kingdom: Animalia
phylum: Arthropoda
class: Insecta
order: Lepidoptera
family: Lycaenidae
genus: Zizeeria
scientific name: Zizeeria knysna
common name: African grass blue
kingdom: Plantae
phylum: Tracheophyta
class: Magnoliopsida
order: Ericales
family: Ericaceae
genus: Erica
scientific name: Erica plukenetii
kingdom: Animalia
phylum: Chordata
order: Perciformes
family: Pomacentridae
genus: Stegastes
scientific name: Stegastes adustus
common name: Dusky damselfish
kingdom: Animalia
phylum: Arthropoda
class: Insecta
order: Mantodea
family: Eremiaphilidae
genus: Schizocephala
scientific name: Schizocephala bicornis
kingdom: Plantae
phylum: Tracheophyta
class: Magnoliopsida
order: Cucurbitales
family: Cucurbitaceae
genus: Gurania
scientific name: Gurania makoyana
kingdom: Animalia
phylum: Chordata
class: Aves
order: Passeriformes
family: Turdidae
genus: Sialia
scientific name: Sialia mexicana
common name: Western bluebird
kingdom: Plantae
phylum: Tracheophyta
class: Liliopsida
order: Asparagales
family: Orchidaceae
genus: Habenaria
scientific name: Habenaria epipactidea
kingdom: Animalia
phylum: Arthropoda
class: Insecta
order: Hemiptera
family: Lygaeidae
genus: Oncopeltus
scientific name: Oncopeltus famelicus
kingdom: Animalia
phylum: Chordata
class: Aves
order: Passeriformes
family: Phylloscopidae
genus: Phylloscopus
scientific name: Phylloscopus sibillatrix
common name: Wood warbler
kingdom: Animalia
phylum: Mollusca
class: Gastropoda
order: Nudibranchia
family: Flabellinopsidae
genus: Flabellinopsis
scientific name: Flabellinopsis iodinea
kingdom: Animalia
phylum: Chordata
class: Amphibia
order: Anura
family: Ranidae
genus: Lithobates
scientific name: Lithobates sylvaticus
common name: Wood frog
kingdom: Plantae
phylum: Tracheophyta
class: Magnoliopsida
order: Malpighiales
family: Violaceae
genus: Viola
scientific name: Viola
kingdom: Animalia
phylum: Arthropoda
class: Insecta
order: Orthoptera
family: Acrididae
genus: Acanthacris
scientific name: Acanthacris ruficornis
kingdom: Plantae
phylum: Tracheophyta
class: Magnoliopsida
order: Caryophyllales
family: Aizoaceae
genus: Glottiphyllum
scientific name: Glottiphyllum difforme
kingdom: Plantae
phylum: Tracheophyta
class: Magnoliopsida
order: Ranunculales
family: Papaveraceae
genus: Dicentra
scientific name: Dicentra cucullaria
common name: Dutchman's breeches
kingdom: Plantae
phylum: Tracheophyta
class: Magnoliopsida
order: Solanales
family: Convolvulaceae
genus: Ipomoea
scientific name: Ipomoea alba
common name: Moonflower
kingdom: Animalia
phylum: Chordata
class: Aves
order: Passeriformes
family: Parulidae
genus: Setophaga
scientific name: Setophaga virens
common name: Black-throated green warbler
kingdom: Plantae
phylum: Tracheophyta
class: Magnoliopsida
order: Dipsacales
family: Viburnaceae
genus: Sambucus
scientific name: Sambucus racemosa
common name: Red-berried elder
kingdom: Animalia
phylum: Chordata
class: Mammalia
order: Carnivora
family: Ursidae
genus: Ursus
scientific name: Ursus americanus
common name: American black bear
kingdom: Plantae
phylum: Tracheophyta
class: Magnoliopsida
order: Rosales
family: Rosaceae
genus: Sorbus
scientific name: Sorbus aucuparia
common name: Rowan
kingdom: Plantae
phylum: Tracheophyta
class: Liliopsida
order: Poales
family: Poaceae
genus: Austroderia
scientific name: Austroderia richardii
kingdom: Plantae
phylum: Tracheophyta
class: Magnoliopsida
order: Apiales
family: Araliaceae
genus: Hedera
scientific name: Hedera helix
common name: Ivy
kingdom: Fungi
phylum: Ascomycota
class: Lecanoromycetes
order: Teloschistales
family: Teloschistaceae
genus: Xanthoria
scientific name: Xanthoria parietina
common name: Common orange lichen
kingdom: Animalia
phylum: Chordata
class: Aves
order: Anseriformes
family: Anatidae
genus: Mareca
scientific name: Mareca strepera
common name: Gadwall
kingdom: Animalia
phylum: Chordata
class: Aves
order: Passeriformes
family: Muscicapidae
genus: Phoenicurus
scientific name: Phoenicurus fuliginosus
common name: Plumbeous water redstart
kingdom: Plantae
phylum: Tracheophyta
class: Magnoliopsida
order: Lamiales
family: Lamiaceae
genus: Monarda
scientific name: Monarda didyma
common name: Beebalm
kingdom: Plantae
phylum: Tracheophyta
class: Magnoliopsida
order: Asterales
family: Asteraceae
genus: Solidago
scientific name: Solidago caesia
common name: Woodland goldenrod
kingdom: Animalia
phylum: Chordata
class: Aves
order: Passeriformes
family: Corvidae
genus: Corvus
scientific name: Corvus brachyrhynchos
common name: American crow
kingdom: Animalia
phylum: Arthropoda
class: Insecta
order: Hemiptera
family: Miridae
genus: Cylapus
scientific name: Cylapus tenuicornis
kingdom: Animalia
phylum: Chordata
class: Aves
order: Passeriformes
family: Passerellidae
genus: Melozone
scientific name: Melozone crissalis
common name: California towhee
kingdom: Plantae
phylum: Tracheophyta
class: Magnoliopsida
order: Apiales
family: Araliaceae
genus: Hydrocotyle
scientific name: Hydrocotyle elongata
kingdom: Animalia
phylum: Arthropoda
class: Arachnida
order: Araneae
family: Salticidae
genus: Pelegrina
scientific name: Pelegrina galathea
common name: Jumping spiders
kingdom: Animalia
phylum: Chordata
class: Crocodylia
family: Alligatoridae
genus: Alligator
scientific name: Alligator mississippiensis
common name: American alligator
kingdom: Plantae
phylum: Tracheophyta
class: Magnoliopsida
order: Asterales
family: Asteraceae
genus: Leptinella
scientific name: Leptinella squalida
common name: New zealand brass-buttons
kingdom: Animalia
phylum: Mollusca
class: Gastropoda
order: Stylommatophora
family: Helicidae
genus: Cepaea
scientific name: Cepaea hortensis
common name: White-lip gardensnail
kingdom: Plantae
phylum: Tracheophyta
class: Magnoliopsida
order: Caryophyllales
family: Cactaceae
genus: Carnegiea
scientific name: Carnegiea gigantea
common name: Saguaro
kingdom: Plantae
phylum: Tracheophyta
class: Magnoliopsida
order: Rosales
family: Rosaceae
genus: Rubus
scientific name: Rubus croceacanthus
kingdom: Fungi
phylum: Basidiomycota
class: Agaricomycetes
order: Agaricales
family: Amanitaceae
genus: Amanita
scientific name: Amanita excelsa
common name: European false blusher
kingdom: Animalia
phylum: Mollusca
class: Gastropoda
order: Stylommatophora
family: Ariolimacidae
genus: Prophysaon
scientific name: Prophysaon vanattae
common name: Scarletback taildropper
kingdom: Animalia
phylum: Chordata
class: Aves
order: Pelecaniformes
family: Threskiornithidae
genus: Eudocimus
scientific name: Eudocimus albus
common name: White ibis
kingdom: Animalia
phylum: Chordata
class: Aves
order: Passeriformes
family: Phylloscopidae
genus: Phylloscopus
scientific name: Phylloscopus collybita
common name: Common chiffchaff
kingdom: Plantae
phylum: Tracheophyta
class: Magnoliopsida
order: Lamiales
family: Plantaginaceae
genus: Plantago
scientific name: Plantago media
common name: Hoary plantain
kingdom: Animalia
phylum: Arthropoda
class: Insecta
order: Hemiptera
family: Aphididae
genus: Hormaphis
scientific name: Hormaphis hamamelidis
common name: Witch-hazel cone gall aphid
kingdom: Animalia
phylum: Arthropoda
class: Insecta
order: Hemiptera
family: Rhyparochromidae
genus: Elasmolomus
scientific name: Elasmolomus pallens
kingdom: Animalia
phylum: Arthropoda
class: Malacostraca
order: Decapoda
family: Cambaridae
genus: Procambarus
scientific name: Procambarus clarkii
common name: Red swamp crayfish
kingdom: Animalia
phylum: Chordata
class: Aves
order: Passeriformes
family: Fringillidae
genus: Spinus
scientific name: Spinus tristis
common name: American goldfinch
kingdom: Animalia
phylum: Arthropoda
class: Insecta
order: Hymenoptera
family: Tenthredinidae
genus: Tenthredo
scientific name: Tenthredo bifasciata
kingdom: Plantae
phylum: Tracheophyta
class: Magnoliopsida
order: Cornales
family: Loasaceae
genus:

::::::

## Problem statement:
Output the data as a numbered list, starting at its first line and ending with the line that contains "genus: Viola". Leave out any blank lines.

## Output below:
1. kingdom: Animalia
2. phylum: Arthropoda
3. class: Insecta
4. order: Lepidoptera
5. family: Lycaenidae
6. genus: Zizeeria
7. scientific name: Zizeeria knysna
8. common name: African grass blue
9. kingdom: Plantae
10. phylum: Tracheophyta
11. class: Magnoliopsida
12. order: Ericales
13. family: Ericaceae
14. genus: Erica
15. scientific name: Erica plukenetii
16. kingdom: Animalia
17. phylum: Chordata
18. order: Perciformes
19. family: Pomacentridae
20. genus: Stegastes
21. scientific name: Stegastes adustus
22. common name: Dusky damselfish
23. kingdom: Animalia
24. phylum: Arthropoda
25. class: Insecta
26. order: Mantodea
27. family: Eremiaphilidae
28. genus: Schizocephala
29. scientific name: Schizocephala bicornis
30. kingdom: Plantae
31. phylum: Tracheophyta
32. class: Magnoliopsida
33. order: Cucurbitales
34. family: Cucurbitaceae
35. genus: Gurania
36. scientific name: Gurania makoyana
37. kingdom: Animalia
38. phylum: Chordata
39. class: Aves
40. order: Passeriformes
41. family: Turdidae
42. genus: Sialia
43. scientific name: Sialia mexicana
44. common name: Western bluebird
45. kingdom: Plantae
46. phylum: Tracheophyta
47. class: Liliopsida
48. order: Asparagales
49. family: Orchidaceae
50. genus: Habenaria
51. scientific name: Habenaria epipactidea
52. kingdom: Animalia
53. phylum: Arthropoda
54. class: Insecta
55. order: Hemiptera
56. family: Lygaeidae
57. genus: Oncopeltus
58. scientific name: Oncopeltus famelicus
59. kingdom: Animalia
60. phylum: Chordata
61. class: Aves
62. order: Passeriformes
63. family: Phylloscopidae
64. genus: Phylloscopus
65. scientific name: Phylloscopus sibillatrix
66. common name: Wood warbler
67. kingdom: Animalia
68. phylum: Mollusca
69. class: Gastropoda
70. order: Nudibranchia
71. family: Flabellinopsidae
72. genus: Flabellinopsis
73. scientific name: Flabellinopsis iodinea
74. kingdom: Animalia
75. phylum: Chordata
76. class: Amphibia
77. order: Anura
78. family: Ranidae
79. genus: Lithobates
80. scientific name: Lithobates sylvaticus
81. common name: Wood frog
82. kingdom: Plantae
83. phylum: Tracheophyta
84. class: Magnoliopsida
85. order: Malpighiales
86. family: Violaceae
87. genus: Viola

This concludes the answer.